● **The task**: Rewrite the lines below with "Display name" replaced by "Visible label", leaving everything else unchanged, and omit the pictures from your answer.

═════ Data for this exercise ═════

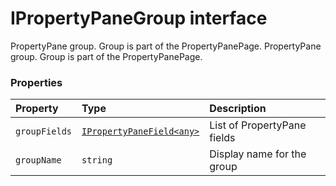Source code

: # IPropertyPaneGroup interface





PropertyPane group. Group is part of the PropertyPanePage. 
PropertyPane group. Group is part of the PropertyPanePage.




### Properties

| Property	   | Type	| Description|
|:-------------|:-------|:-----------|
|`groupFields`      | [`IPropertyPaneField<any>`](ipropertypanefield.md) | List of PropertyPane fields |
|`groupName`      | `string` | Display name for the group |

═════

● **Solution for this task**:
Source code

: # IPropertyPaneGroup interface





PropertyPane group. Group is part of the PropertyPanePage. 
PropertyPane group. Group is part of the PropertyPanePage.




### Properties

| Property	   | Type	| Description|
|:-------------|:-------|:-----------|
|`groupFields`      | [`IPropertyPaneField<any>`](ipropertypanefield.md) | List of PropertyPane fields |
|`groupName`      | `string` | Visible label for the group |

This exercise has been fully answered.